At least five dead in shooting at Canadian mosque
A Quebec police spokesman confirmed that there were people killed, but did not say how many.
Two suspects in the shooting were arrested, he said. Police did not rule out the possibility of a third suspect who had fled the scene.
The motive of the attack was not immediately clear. Police set up a perimeter around the mosque.
A few dozen people were inside the Islamic Cultural Center when the shooting began just after 8:00 pm (0100 GMT Monday), CBC reported, citing its French-language service Radio-Canada.
According to CBC, Quebec City Police Constable Etienne Doyon said at the time of the attack mostly men were gathered at the mosque for evening prayers.
The center's director said at least five people were killed, but that information had not been confirmed by police, CBC said.
According to witnesses cited by Radio-Canada, two men entered the center and opened fire on the people inside.
Quebec's prime minister, Philippe Couillard, said in a series of Twitter posts that the government was "mobilized to ensure the security of the people of Quebec."
"Quebec categorically rejects this barbaric violence," he wrote. "Solidarity with Quebec people of Muslim faith."
The Islamic Cultural Center of Quebec, which is also known as the grand mosque of Quebec, had already been the target of hate: a pig's head was left on the doorstep last June during the Muslim holy month of Ramadan.
The attack comes as Canada has vowed to open its arms wide to Muslims and refugees after US President Donald Trump's controversial immigration ban Friday sparked travel chaos and outrage around the world.
Canada will offer temporary residence permits to people stranded in the country as a result of Trump's order, the immigration ministry said Sunday.

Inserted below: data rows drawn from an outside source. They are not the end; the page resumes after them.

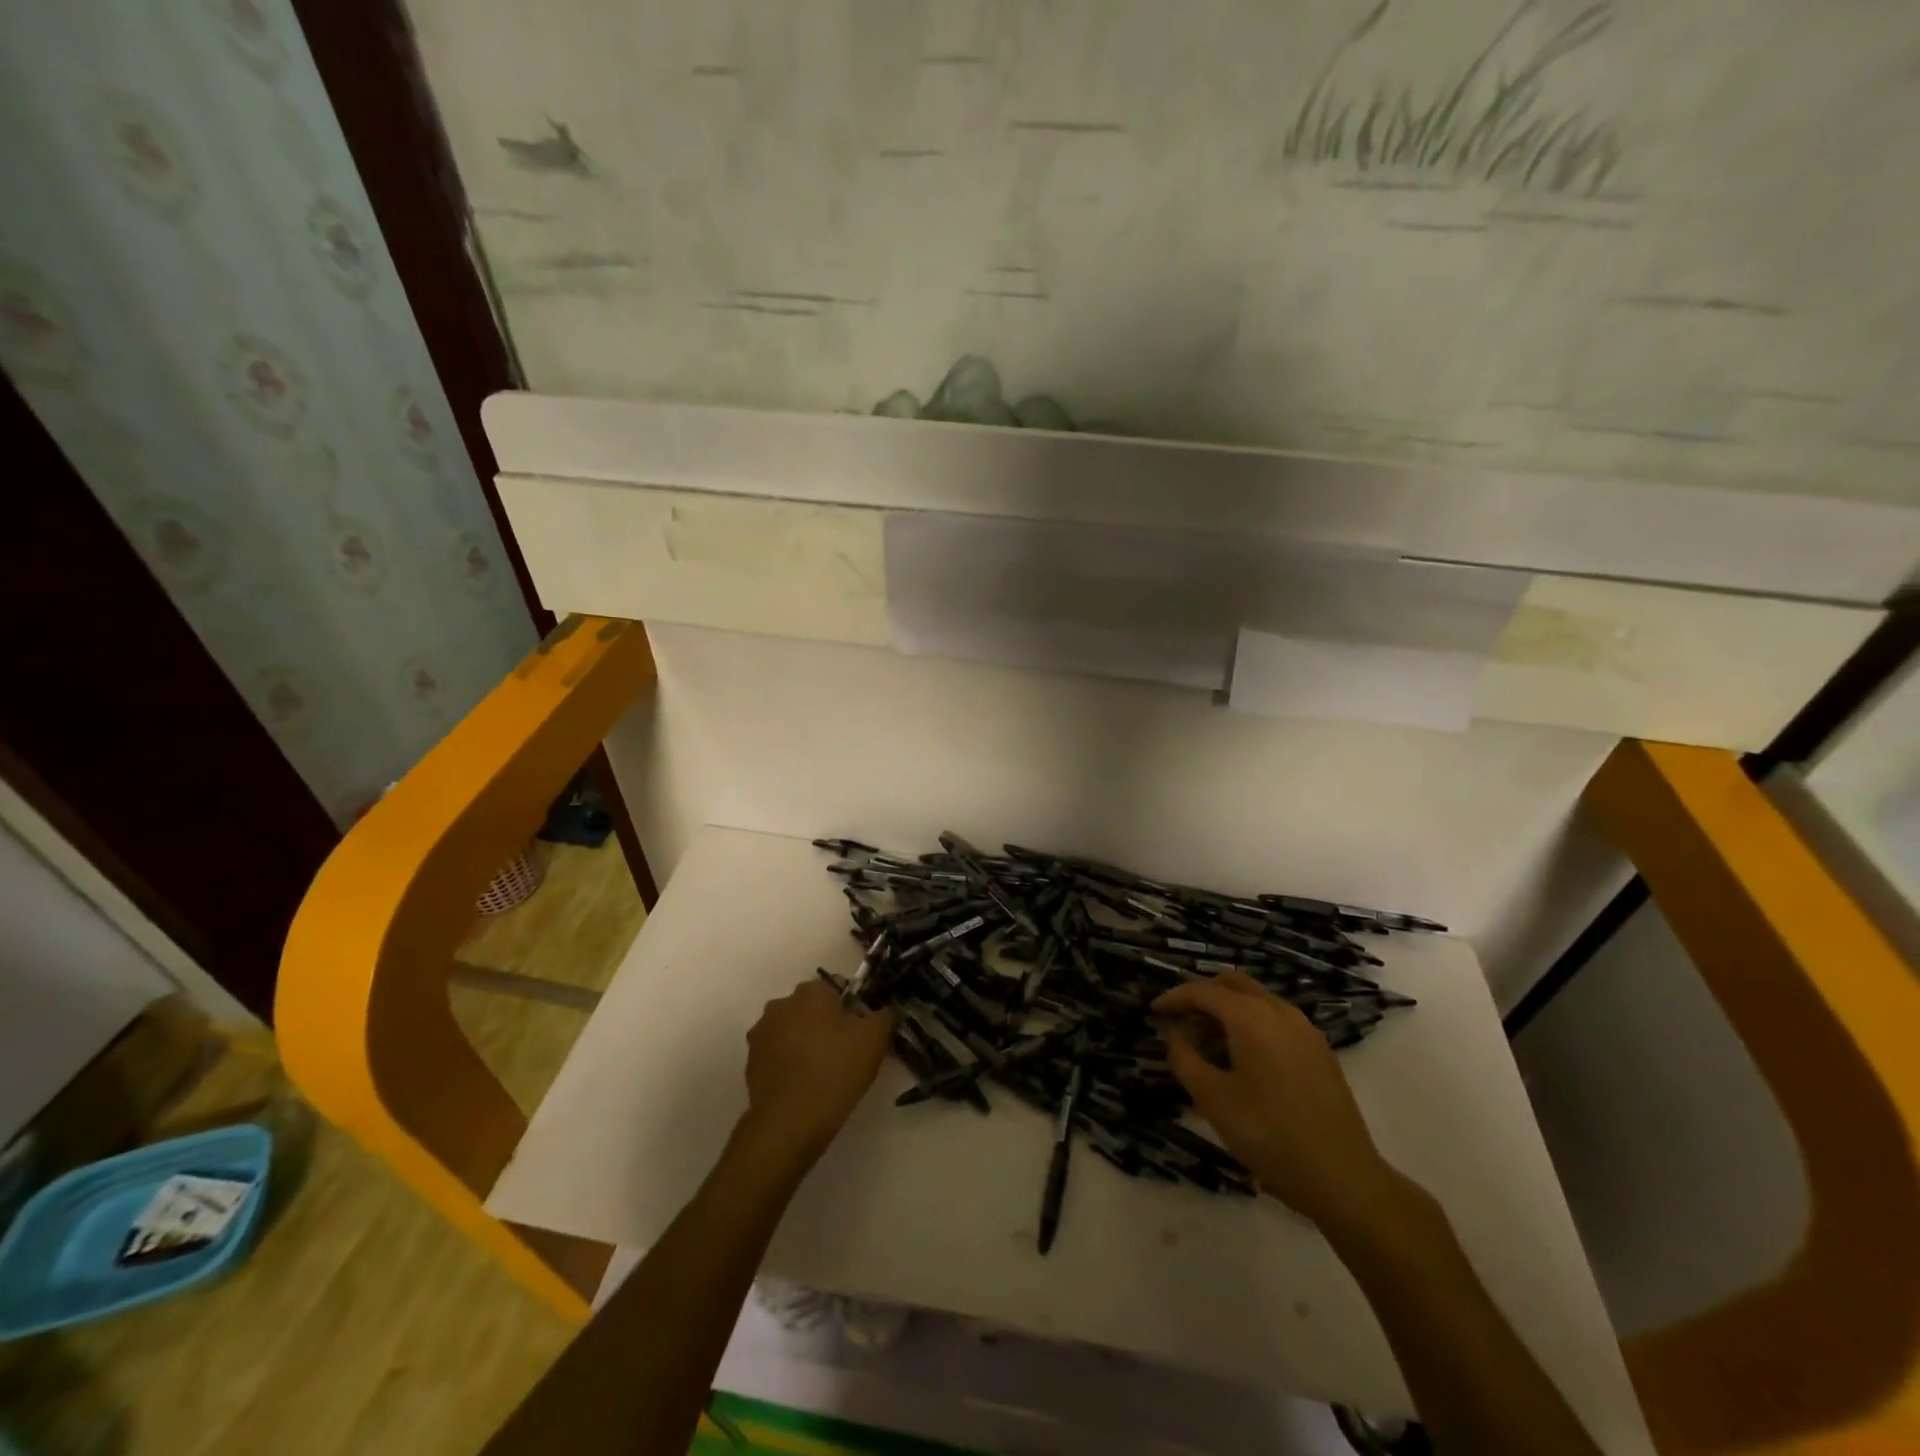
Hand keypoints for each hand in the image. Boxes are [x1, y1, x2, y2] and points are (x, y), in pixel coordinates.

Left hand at [737, 979, 895, 1167]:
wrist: (790, 1122)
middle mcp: (781, 1004)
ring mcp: (761, 1033)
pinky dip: (788, 1063)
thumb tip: (884, 1011)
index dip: (851, 1011)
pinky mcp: (750, 1061)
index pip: (836, 990)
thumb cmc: (836, 1071)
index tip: (859, 1034)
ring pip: (791, 1030)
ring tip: (821, 1073)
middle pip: (811, 1009)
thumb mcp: (875, 1039)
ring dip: (804, 1042)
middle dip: (825, 1024)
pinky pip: (776, 1054)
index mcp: (810, 992)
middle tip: (843, 1053)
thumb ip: (884, 1015)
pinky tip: (802, 1085)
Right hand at [1153, 973, 1397, 1230]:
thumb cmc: (1269, 1135)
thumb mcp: (1213, 1099)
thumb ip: (1185, 1060)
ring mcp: (1304, 1030)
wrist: (1343, 1177)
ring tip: (1206, 1042)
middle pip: (1232, 984)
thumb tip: (1175, 1036)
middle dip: (1202, 995)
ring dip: (1227, 1009)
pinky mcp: (1320, 1051)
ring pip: (1257, 1000)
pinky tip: (1242, 1058)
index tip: (1152, 1012)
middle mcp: (1279, 1011)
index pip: (1202, 991)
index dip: (1173, 998)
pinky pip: (1276, 1019)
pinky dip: (1251, 1023)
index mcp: (1250, 1016)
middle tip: (1179, 1020)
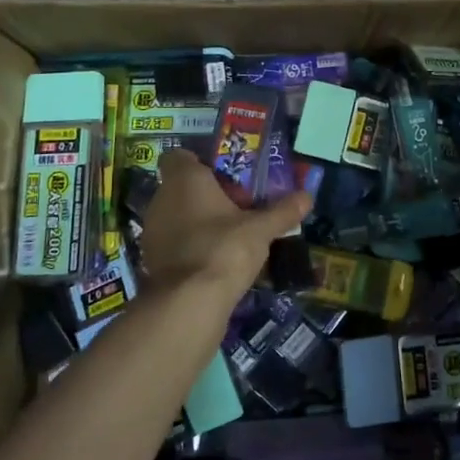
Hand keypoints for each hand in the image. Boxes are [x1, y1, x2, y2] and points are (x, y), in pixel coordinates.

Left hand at [139, 150, 311, 302]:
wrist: (189, 303)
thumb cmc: (224, 248)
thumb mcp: (261, 229)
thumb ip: (282, 211)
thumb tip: (308, 196)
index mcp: (184, 180)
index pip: (178, 157)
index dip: (198, 163)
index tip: (224, 176)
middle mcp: (161, 200)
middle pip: (181, 188)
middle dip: (205, 195)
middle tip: (237, 206)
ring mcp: (152, 231)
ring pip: (176, 216)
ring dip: (197, 222)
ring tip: (229, 234)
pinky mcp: (152, 260)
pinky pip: (173, 243)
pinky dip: (190, 246)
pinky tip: (214, 258)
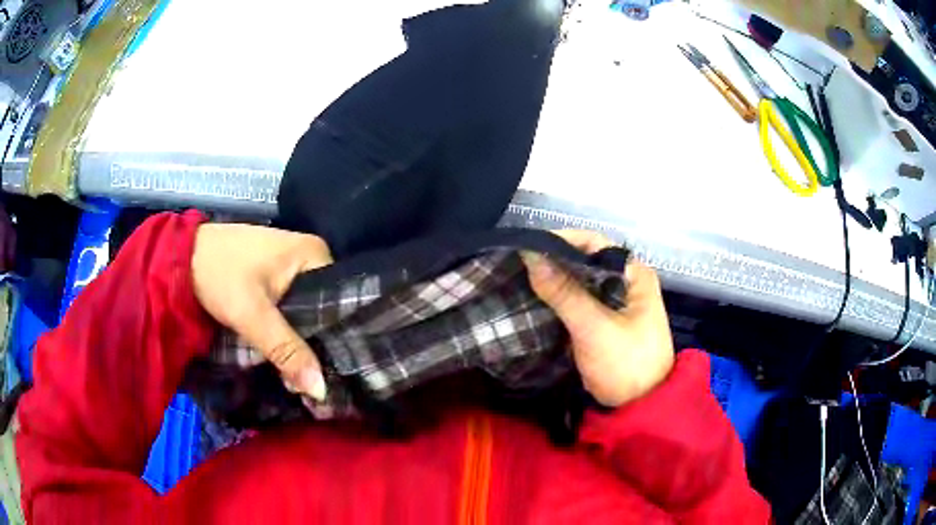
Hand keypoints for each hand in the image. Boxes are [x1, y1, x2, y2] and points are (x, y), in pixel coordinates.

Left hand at [191, 223, 332, 399]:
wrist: (180, 255)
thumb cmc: (218, 273)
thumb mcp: (251, 313)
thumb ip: (286, 350)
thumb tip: (322, 391)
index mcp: (316, 254)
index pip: (340, 304)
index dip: (339, 341)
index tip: (338, 375)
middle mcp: (310, 257)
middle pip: (324, 310)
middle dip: (318, 345)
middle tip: (318, 382)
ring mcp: (291, 266)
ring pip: (307, 312)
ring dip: (302, 341)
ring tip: (304, 376)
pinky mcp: (274, 276)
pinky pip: (292, 308)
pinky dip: (289, 331)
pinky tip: (288, 354)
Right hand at [522, 231, 673, 406]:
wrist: (640, 409)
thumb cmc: (626, 365)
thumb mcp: (595, 329)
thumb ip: (564, 293)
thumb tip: (531, 255)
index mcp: (634, 275)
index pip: (595, 243)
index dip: (562, 241)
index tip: (529, 248)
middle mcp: (626, 283)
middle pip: (585, 261)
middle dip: (554, 262)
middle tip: (518, 264)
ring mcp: (614, 304)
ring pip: (580, 283)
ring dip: (554, 282)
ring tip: (519, 279)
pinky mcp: (603, 322)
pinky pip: (577, 302)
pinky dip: (558, 300)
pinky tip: (534, 301)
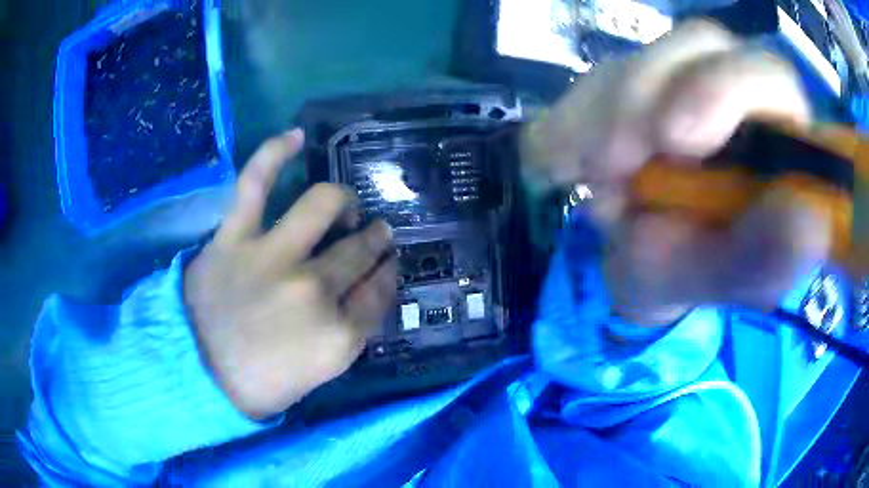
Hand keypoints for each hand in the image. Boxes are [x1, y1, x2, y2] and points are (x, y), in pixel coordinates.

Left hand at [184, 130, 396, 418]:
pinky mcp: (234, 238)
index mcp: (338, 335)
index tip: (387, 265)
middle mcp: (314, 290)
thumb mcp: (320, 372)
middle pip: (360, 250)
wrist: (197, 376)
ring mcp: (272, 258)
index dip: (387, 273)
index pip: (380, 290)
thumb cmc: (260, 383)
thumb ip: (349, 331)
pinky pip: (256, 183)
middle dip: (375, 239)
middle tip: (374, 233)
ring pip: (324, 206)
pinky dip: (274, 153)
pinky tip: (295, 136)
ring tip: (345, 205)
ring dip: (344, 202)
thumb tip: (364, 288)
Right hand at [521, 21, 829, 324]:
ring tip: (589, 179)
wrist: (641, 261)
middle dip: (648, 93)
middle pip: (701, 44)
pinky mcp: (636, 82)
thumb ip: (763, 259)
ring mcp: (683, 79)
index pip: (771, 77)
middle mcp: (737, 93)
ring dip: (604, 113)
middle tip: (612, 163)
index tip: (675, 139)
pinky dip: (569, 119)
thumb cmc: (693, 273)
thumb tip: (808, 222)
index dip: (726, 89)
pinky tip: (561, 163)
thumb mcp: (722, 279)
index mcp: (777, 137)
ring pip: (644, 57)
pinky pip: (595, 81)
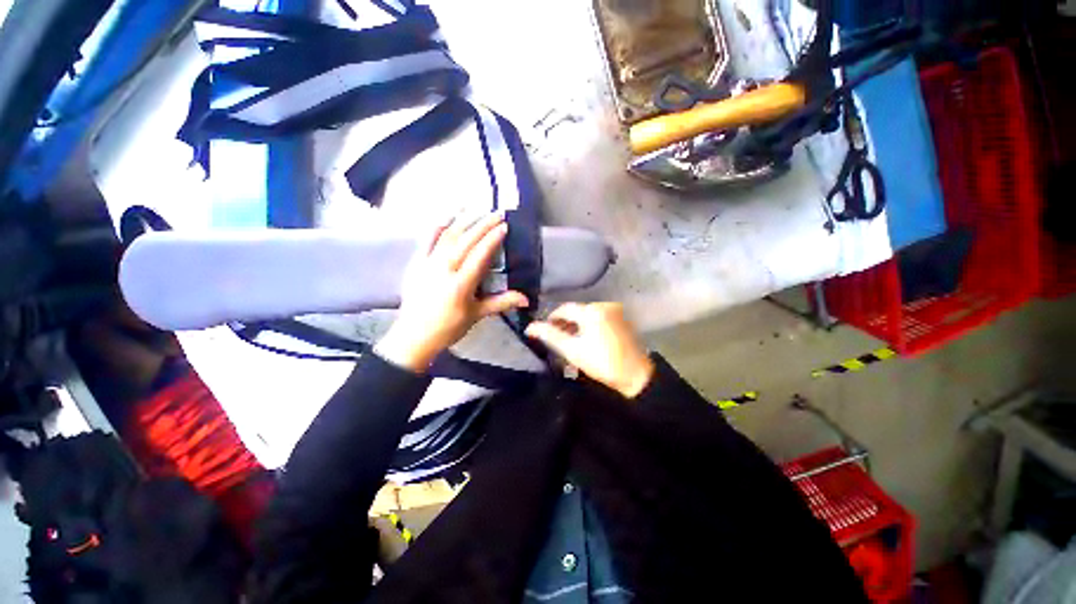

"Let me assure those who may be stranded in Canada that I will use my authority as minister to provide them with temporary residency if needed as we have done in the past," Immigration Minister Ahmed Hussen said at a news conference.
Trump has suspended the arrival of all refugees to the US for at least 120 days and barred entry for 90 days to people from seven Muslim-majority countries: Iran, Iraq, Libya, Somalia, Sudan, Syria and Yemen.
Hussen, who is of Somali origin, did not condemn the US measure but stressed that Canada would continue to pursue an immigration policy based on "compassion" while at the same time protecting the security of its citizens.
"We welcome those fleeing persecution, terror and war," he said, echoing a welcoming Twitter post by Prime Minister Justin Trudeau on Saturday.
According to the latest Canadian census, from 2011, one out of five people in the country are foreign-born.
Canada has welcomed more than 39,670 Syrian refugees between November 2015 and early January 2017, according to government figures.